**ACTIVITY**
Whenever the word "thumb" appears in a line of the data below, copy that line.

**SUPPLIED INFORMATION**
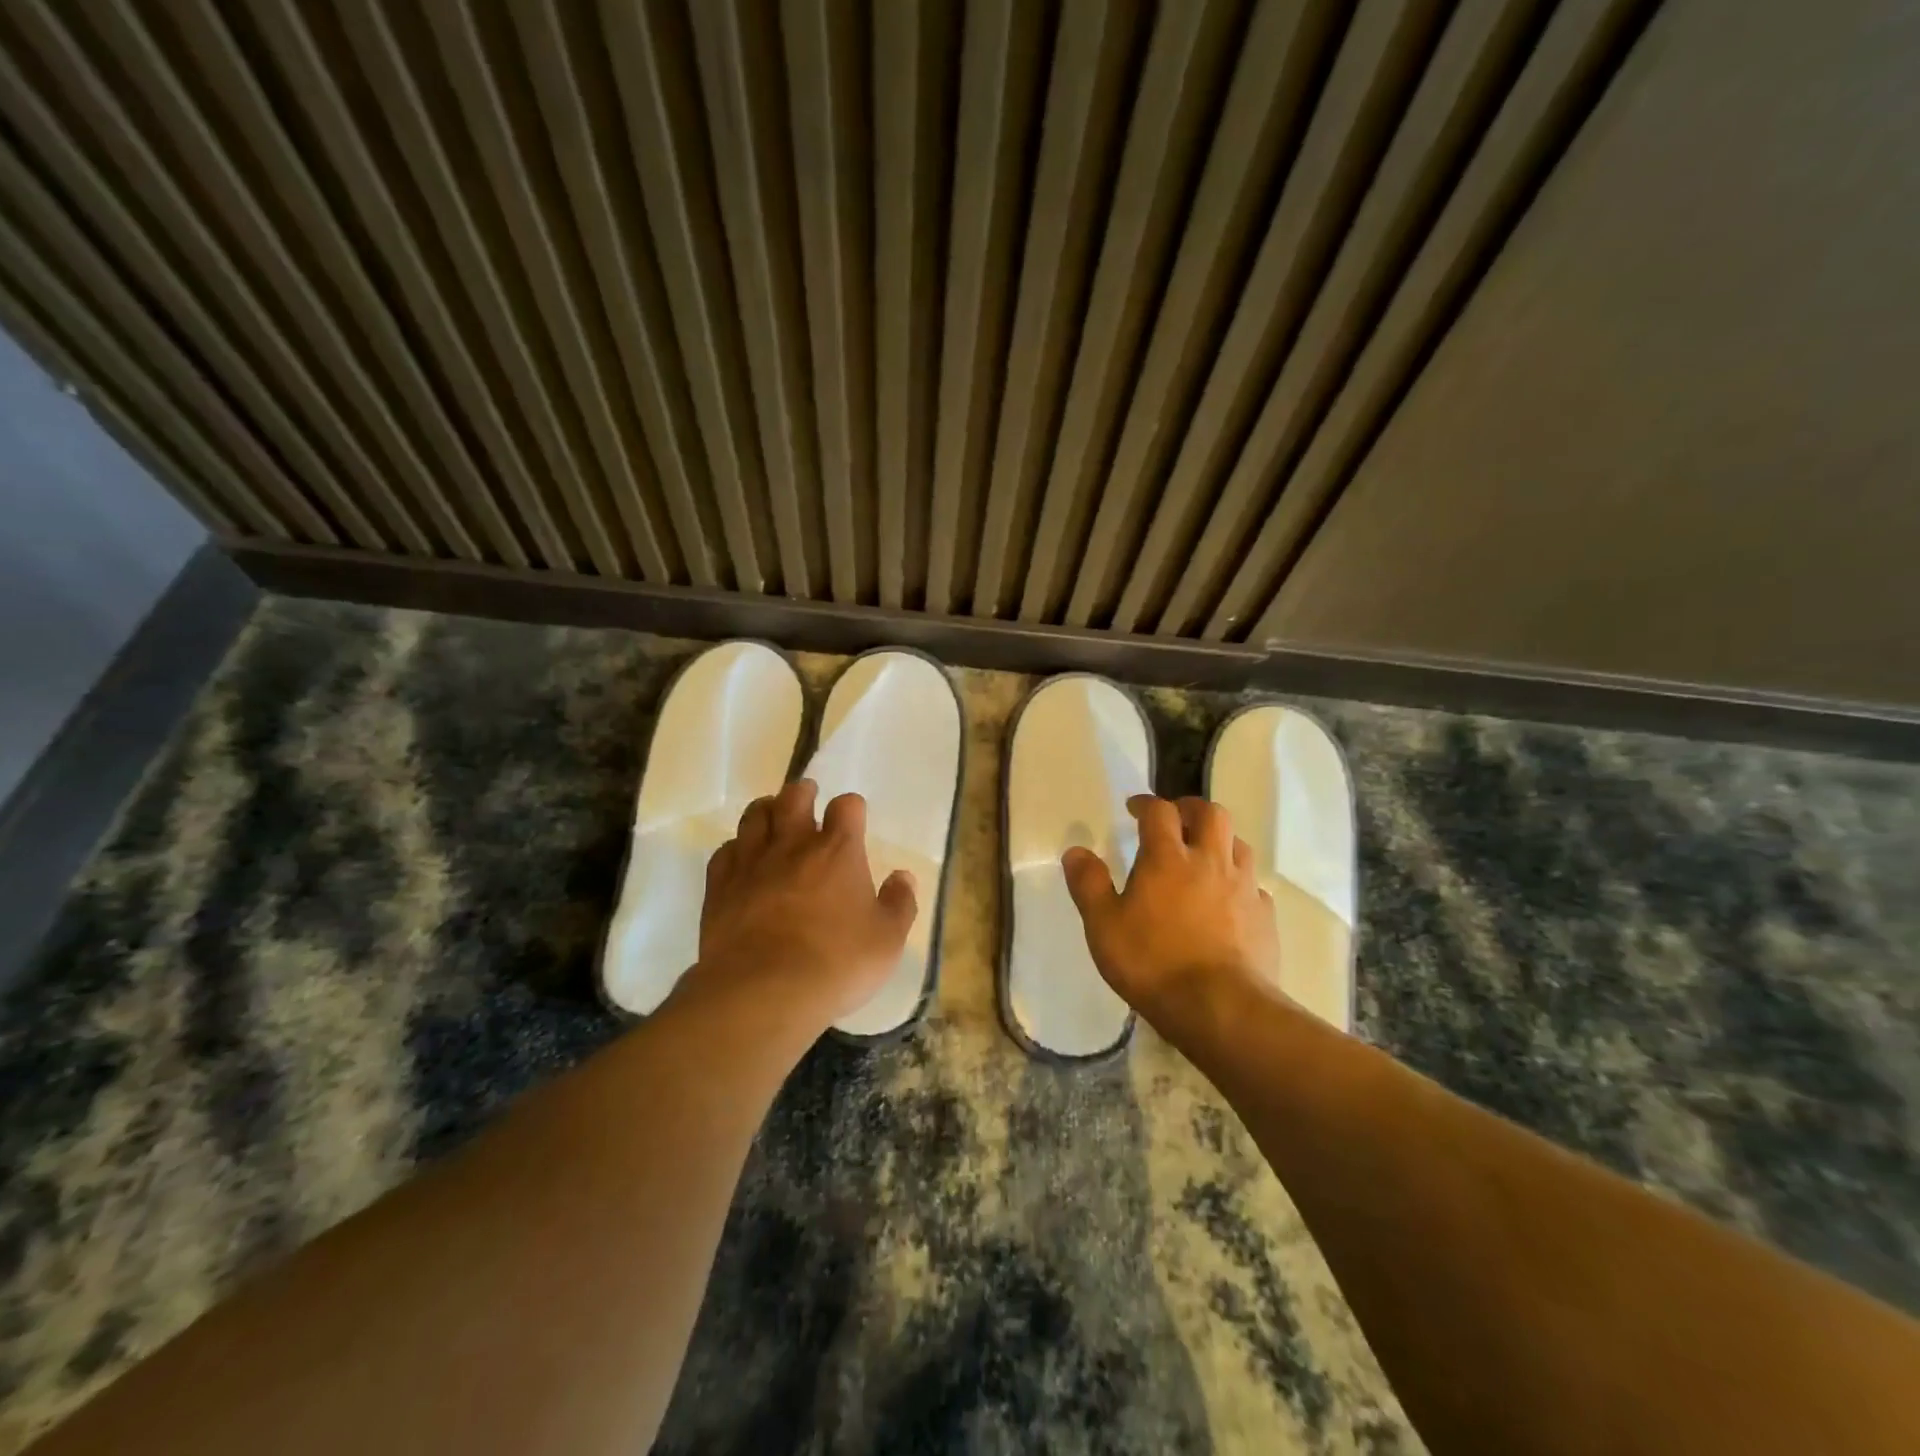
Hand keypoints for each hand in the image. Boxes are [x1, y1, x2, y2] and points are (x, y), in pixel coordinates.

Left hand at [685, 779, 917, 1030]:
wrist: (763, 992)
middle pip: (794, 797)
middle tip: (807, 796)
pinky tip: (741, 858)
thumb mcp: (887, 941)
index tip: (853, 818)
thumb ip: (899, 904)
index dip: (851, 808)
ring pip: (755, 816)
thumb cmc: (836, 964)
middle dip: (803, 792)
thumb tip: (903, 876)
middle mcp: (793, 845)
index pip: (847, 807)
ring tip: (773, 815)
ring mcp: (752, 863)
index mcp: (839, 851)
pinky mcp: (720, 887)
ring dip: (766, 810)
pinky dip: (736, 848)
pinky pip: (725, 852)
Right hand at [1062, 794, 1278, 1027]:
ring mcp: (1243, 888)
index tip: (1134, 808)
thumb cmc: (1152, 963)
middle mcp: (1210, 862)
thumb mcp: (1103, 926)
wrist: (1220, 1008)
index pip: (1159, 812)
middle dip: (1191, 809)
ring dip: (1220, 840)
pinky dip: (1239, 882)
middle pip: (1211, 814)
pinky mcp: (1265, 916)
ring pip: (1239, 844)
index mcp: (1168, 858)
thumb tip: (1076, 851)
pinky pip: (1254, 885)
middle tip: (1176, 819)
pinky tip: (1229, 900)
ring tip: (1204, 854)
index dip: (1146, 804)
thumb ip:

**RESULT**
thumb mcp: (887, 941)
thumb ip: (899, 904)
thumb cmc: (836, 964)
thumb tip: (903, 876)
thumb cmc: (1152, 963)
thumb mcp: (1103, 926)
thumb tip: (1076, 851)
thumb ip:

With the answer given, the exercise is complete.